No, Naomi Klein And Salon, ‘Denialism’ By Enviros Has Not Been ‘More Damaging Than The Right-Wing Denialism’. Joe Romm takes issue with a recent Naomi Klein interview in which she among other things posited that a business partnership-based approach of some NGOs and their focus on cap-and-trade is largely to blame for the failure of climate policy. Romm argues that the notion that people who have the same objectives as you do are more damaging than the people who actively work against your objectives is absurd. But apparently progressives just love to fight among themselves.

NY Times: Did Denier ‘Intimidation Tactics’ Move IPCC To ‘Lowball’ Sea Level Rise And Climate Sensitivity? Joe Romm also recapitulated and expanded on a NYT article arguing that far from scaremongering, the IPCC is in fact overly cautious in its approach.

Food waste harms climate, water, land and biodiversity – new FAO report. The UN’s Food and Agriculture Organisation published an new report highlighting that 1/3 of the world’s food production goes to waste in a world of about 1 billion chronically malnourished people. As if that travesty wasn’t bad enough, according to their calculations food waste each year causes 3.3 billion tonnes of greenhouse gas emissions. For comparison, among countries only China and the USA have higher emissions.

Municipal utilities as drivers of directional change in energy supply. The Wuppertal Institute published an new study on the resurgence of municipal utilities and what it means for the energy transition.
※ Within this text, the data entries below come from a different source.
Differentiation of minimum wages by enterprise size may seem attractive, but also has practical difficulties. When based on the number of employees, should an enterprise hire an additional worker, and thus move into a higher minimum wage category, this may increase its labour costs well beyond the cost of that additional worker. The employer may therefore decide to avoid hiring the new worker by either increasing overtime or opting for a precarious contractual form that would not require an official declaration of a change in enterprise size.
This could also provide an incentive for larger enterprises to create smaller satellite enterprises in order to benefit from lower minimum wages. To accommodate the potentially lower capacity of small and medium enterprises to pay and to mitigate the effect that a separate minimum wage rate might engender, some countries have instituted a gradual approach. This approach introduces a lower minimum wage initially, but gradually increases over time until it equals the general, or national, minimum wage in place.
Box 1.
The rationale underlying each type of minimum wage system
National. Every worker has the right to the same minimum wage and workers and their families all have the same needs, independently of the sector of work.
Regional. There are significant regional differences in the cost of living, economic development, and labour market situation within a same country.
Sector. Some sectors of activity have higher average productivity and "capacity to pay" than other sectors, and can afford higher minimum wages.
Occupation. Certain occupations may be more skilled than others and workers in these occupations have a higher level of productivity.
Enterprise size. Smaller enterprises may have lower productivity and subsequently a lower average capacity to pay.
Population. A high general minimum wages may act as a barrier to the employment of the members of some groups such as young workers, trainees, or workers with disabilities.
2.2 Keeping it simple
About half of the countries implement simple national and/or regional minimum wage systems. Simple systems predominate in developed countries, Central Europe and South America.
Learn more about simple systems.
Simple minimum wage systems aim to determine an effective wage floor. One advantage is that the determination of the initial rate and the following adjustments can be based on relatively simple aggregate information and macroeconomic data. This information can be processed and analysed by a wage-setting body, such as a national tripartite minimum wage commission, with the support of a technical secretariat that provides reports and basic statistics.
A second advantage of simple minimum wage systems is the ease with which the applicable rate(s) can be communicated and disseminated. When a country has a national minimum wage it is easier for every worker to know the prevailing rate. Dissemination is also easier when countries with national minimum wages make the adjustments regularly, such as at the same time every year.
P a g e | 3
It’s in German but Craig Morris covered it in English here. The study finds that municipal utilities allow communities to better exploit the potential of energy efficiency, renewables, and distributed cogeneration.

Top-down, bottom-up or in-between: how can a UNFCCC framework for market-based approaches ensure environmental integrity and market coherence? A bit of self-promotion, two colleagues and I published an article in the journal Greenhouse Gas Measurement and Management. It discusses options for the “framework for various” approaches that is being discussed in the UNFCCC to regulate and/or co-ordinate bottom-up development of market mechanisms.